Nijer darbesi, Burkina Faso, Mali ve Sudan gibi Afrika Sahel ülkelerinde meydana gelen bir dizi askeri darbeyi takip ediyor. Darbelerin ve bölgesel savaşların çoğunda Batı ve İsrail'in eli belirgindir. Yine de Nijer darbesi, Batılı ülkeler ve Tel Aviv tarafından planlanmayan veya desteklenmeyen sınırlı sayıdaki darbelerden biridir.
Nijer'in uranyum rezervleri ve Batı Asya'nın nükleer emelleri
Nijer, beşeri sermaye endeksinde son sırada, yoksulluk endeksinde ise ilk sırada yer almaktadır. Dünyanın en az gelişmiş ülkelerinden biri olmasına rağmen, büyük ve zengin uranyum rezervlerine sahip olması bu ülkeye büyük önem kazandırmıştır. Batı Asya ve Kuzey Afrika güvenlik kompleksindeki tek nükleer silah sahibi olan İsraillilerin Nijer'in uranyum rezervlerine özel bir ilgi göstermesinin nedeni budur.
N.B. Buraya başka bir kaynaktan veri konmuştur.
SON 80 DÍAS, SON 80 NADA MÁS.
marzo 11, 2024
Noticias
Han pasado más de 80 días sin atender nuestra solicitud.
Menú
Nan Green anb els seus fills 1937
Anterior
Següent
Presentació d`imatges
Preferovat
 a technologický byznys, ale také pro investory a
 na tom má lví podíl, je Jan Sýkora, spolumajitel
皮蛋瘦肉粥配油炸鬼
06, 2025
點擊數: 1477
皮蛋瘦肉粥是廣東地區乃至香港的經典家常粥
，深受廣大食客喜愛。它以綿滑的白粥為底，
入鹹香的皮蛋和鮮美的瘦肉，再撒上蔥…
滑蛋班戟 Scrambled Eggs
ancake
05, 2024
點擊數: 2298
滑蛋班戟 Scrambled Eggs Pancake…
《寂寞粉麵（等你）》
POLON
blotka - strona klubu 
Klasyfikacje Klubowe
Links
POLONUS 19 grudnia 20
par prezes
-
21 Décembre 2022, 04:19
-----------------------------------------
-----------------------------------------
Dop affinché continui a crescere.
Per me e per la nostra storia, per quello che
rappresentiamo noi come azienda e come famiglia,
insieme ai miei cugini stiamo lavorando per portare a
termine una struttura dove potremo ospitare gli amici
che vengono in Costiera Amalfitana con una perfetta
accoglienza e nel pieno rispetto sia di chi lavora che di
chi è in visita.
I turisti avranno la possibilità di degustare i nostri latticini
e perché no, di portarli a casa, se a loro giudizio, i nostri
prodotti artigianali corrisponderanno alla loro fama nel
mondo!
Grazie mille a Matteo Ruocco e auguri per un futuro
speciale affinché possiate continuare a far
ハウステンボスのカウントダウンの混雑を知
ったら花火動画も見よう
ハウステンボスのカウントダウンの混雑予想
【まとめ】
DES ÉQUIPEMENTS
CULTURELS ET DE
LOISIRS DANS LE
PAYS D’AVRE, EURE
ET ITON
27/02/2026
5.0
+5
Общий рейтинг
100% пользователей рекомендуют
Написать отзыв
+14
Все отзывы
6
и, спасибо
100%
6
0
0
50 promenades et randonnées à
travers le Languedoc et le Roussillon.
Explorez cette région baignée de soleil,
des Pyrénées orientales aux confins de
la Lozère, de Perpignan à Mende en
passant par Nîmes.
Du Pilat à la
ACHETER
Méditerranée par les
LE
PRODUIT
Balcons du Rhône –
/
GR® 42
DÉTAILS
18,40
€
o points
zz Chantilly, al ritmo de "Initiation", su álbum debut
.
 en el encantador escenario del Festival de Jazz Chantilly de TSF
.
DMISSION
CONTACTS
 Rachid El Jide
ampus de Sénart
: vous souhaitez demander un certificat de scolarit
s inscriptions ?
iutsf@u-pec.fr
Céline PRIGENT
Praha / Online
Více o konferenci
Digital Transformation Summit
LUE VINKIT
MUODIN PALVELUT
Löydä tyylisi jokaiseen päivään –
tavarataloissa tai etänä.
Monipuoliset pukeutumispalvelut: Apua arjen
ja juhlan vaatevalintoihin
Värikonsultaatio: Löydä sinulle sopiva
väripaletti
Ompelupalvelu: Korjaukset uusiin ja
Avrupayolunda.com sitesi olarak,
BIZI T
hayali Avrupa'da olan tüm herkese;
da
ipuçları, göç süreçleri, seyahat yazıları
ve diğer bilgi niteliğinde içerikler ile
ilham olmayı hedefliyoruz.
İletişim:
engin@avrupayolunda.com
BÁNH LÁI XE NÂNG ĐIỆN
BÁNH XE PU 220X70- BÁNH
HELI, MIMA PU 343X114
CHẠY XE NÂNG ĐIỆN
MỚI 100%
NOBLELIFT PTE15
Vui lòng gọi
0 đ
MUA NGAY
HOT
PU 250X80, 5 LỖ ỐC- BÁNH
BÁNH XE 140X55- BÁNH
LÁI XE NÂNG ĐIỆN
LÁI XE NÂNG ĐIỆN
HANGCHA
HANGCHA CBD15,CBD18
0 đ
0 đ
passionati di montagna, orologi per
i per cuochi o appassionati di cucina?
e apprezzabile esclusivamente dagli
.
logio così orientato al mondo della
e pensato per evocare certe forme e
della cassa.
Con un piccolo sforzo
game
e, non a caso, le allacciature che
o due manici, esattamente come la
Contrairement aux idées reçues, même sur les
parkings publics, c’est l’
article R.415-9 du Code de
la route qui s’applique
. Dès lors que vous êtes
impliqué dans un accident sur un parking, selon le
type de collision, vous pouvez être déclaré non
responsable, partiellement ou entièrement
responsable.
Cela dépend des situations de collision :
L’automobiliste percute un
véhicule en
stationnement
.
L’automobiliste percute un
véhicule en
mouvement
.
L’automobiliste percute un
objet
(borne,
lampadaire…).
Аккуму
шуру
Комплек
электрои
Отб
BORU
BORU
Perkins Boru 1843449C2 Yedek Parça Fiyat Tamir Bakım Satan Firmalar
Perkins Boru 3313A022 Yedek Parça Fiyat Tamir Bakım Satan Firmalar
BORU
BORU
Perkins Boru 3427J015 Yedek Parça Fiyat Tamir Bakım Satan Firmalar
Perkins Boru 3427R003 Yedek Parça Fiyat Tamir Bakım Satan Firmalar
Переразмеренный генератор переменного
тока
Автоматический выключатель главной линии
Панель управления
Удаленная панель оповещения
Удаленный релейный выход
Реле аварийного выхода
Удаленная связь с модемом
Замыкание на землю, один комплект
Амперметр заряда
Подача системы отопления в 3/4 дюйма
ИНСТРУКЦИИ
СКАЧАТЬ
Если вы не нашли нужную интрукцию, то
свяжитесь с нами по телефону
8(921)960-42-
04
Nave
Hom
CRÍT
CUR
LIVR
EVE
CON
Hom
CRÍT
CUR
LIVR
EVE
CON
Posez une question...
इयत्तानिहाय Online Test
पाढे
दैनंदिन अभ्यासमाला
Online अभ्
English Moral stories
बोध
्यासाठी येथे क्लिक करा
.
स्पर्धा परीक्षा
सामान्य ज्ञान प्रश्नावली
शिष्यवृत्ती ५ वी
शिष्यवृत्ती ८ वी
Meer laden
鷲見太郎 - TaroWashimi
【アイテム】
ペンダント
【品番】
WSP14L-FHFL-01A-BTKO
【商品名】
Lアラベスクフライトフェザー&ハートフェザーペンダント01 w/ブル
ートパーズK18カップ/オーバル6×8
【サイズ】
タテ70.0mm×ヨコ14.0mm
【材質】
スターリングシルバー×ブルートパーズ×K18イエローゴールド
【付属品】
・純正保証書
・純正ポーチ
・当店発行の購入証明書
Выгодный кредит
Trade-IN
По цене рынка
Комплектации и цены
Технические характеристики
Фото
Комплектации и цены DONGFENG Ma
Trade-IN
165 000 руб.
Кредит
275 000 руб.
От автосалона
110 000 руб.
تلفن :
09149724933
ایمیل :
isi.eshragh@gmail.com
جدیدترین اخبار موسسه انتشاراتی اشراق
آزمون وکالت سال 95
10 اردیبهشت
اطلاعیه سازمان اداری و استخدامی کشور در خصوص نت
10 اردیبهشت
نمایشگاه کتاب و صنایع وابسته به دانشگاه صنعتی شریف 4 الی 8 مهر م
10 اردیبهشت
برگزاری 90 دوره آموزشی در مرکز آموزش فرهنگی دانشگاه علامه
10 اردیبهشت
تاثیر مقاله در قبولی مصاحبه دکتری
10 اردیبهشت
Nijer geçen yıl dünyadaki toplam uranyum üretiminin yüzde 5'ini ihraç etti, ancak şimdi Avrupa yaptırımları nedeniyle İsrailliler, Nijer'in uranyumunu rakip ülkelere satma deneyiminin tekrarlanacağından endişe ediyorlar.
1970'lerde Batılı ülkeler ve Tel Aviv, Nijer'i Libya ve Irak'a düzenli olarak uranyum sağlamakla suçlamıştır. 1978'de 258 ton ve 1981'de 1212 ton Libya'ya ve 1 Haziran 1981'de İsrail'in Irak nükleer reaktörüne düzenlediği hava saldırısından önceki dönemde bilinmeyen bir miktar da Irak'a verilmiştir.
Şimdi Batı Asya'da, nükleer enerjinin barışçıl kullanımını amaçlayan İran'a ek olarak, BAE ve Türkiye ve hatta Suudi Arabistan gibi diğer ülkeler, bölgedeki nükleer tekellerini kaybetmekten korkan İsraillileri alarma geçirmeye itecek şekilde giderek daha fazla nükleer enerjiye doğru ilerliyorlar. Suudi ve BAE yöneticileriyle yakın arkadaş olmalarına rağmen, İsrailliler bu ülkelerin nükleer hırslarına şiddetle karşı çıkıyor ve Nijer'in uranyum rezervlerine erişimlerinden endişe duyuyorlar.